ガス灯の揺らぎと、小さな発見者たちの視線

再び外へ出ると、馬車道の街並みがしっとりと濡れ、深い色気を纏っていた。煉瓦で舗装された道は、雨を吸い込むことでより深い赤茶色に変わり、どこか懐かしい土と石の匂いを漂わせている。大人はそれを「文明開化の面影」という記号的な言葉で片付けてしまうけれど、子供たちの純粋な目には、そこにはただ、見たこともない不思議な世界が広がっていた。不意に、下の子が道端のガス灯の前でぴたりと足を止める。本物の火が灯っているその小さな揺らぎに、吸い込まれるように見入っていた。オレンジ色の光が、濡れた路面に細長く伸び、子供の瞳の中で小さく踊っている。

「ねえ、この火は誰がつけてるの?」という天真爛漫な問いに、私はすぐには答えられなかった。歴史的な背景を教えることよりも、ただ一緒にその揺らぎを眺めている時間の方が、ずっと価値がある気がしたからだ。私たちは、観光マップに記された名所を効率よく回るという大人の強迫観念を捨てた。代わりに、雨樋から規則正しく落ちる水の音に耳を澄ませ、路地裏にひっそりと咲く紫陽花の、青から紫へ移り変わる曖昧なグラデーションに時間を費やした。それは、効率という物差しでは測れない、贅沢な時間の使い方だった。

上の子は、煉瓦の隙間にしがみつくように生えた小さな苔を「森の絨毯」と呼び、指先でそっと触れていた。大人が見落とすような、地面から数センチの場所にあるミクロの世界。そこにこそ、この街の本当の表情が隠れているのかもしれない。横浜中華街まで歩こうとしたけれど、途中で子供たちが「もう疲れちゃった」と宣言し、結局は近くの店で甘いお菓子を頬張った。完璧なルートを辿る旅ではなく、足元の小さな発見に寄り添う旅。そんな不器用な歩き方が、今の私たち家族にはちょうどいいリズムだった。

畳の境界線と、取り戻した大人の静寂

部屋に戻ると、COMODO TYPE1の和洋室という構造が、私たち家族を優しく包み込んでくれた。ツインベッドの清潔なリネンのひんやりとした感触と、畳スペースから立ち上がるい草の温かく懐かしい香り。その境界線が、家族の間にある絶妙な距離感を作ってくれる。子供たちは、部屋に入った瞬間にベッドを飛び越え、畳の上へダイブした。彼らにとって、この畳のスペースは単なる就寝場所ではなく、想像力を無限に広げるための巨大なキャンバスなのだろう。二段ベッドを秘密基地に見立てて、彼らの小さな冒険が夜まで続いた。

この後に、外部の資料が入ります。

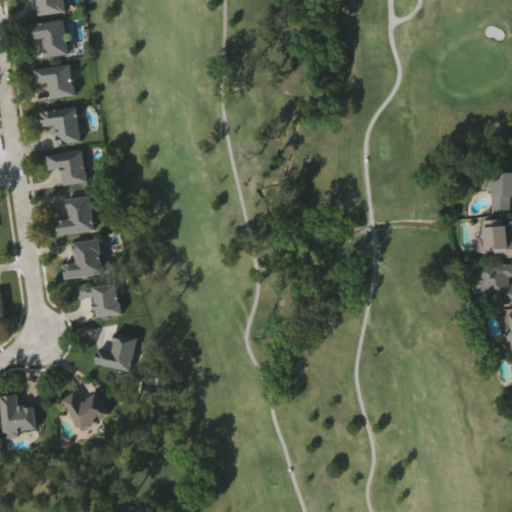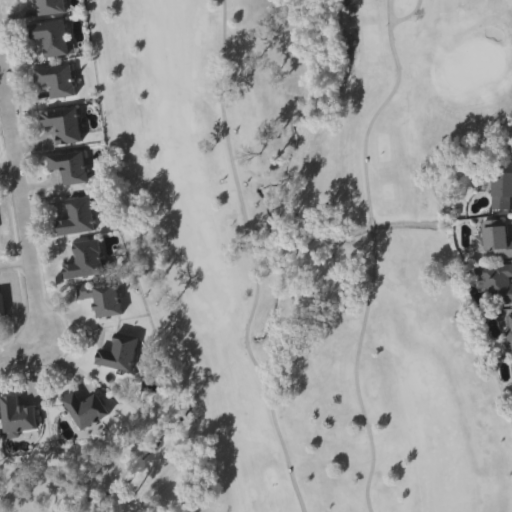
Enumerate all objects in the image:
building: (52, 5)
building: (52, 7)
building: (53, 37)
building: (52, 38)
building: (59, 79)
building: (58, 81)
building: (65, 123)
building: (65, 126)
building: (73, 165)
road: (8, 168)
building: (71, 168)
road: (19, 187)
building: (502, 189)
building: (502, 192)
building: (78, 217)
building: (78, 219)
building: (497, 238)
building: (498, 241)
park: (304, 258)
building: (85, 260)
building: (86, 262)
road: (16, 267)
building: (496, 283)
building: (498, 284)
building: (102, 298)
building: (103, 300)
building: (1, 306)
building: (2, 308)
building: (509, 331)
building: (511, 331)
road: (25, 344)
building: (121, 354)
building: (118, 356)
building: (86, 410)
building: (88, 411)
building: (18, 418)
building: (19, 419)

夜、ようやく子供たちが深い眠りに落ちたとき、部屋を支配したのは、心地よい静寂だった。昼間の喧騒が嘘のように、ただエアコンの低い唸りと、遠くで聞こえる車の走行音だけが、外の世界との細い繋がりを教えてくれる。私は、畳の上に大の字になって眠る子供たちの姿を、ベッドの端に腰掛けて静かに眺めていた。彼らの呼吸は深く、規則正しく、そのリズムが部屋全体の空気をゆっくりと安定させていく。子供たちが眠ることで、ようやく私は「親」という役割から解放され、一人の人間としての時間を取り戻すことができた。

バスルームで、少し熱めのシャワーを浴びる。タイルの冷たさと、肌を叩くお湯の温度のコントラストが、一日中張り詰めていた神経をゆっくりと解きほぐしていく。鏡に映る自分の顔は少し疲れているけれど、その疲れは、誰かを全力で愛し、守り抜いたあとの心地よい重みだ。一人で静かに座り、窓の外に広がる横浜の夜景を眺める。光の粒が雨に滲んで、街全体が水彩画のようにぼやけて見えた。この静寂は、孤独ではなく、十分な充足感を伴った空白だ。私たちはここにいていい。ありのままの、少し疲れた親として、そして自由な子供として、この場所で深く呼吸をしていた。

焼きたてパンの香りと、名残惜しい朝の光

翌朝、私たちを目覚めさせてくれたのは、廊下まで漂ってきた焼きたてパンの香ばしい匂いだった。朝食会場へ向かう子供たちの足取りは、昨夜の疲れなどどこへやら、弾むように軽い。焼きたてのパンを頬張り、口の周りをバターで汚しながら、「また明日もここに泊まりたい」と呟く上の子。その言葉に、胸の奥がじんわりと温かくなる。旅の成功とは、豪華な食事や有名な景色を見たことではなく、子供がそう口にした瞬間に集約されるのだと思う。

チェックアウトの準備をしながら、子供たちは畳の上に散らばったおもちゃや靴下を、名残惜しそうに拾い集めていた。彼らにとって、この部屋は単なる宿泊施設ではなく、家族で笑い、転がり、夢を見た特別な聖域になったのだろう。フロントを出て、再び馬車道の街へ踏み出す。昨日の雨は上がり、雲の隙間から柔らかな光が差し込んでいた。私たちは、特別な思い出をたくさん作ったわけではないかもしれない。けれど、濡れた煉瓦の匂いや、畳の上での深い眠り、そして子供たちの屈屈のない笑い声。そんな、名付けようのない小さな断片たちが、私たちの心に深く刻まれた。旅が終わることは、寂しいことだけではない。この場所で得た温もりを、日常という場所へ持ち帰ることができる。それが、旅の本当の報酬なのだと思う。

  • 馬車道の煉瓦道を、あえてゆっくりと歩いてみてください。子供の視線に合わせてしゃがみ込むと、大人が気づかない小さな世界が見えてきます。
  • COMODOルームの畳スペースを最大限に活用して、家族でゴロゴロと過ごす時間を。何もしない贅沢が、一番の思い出になります。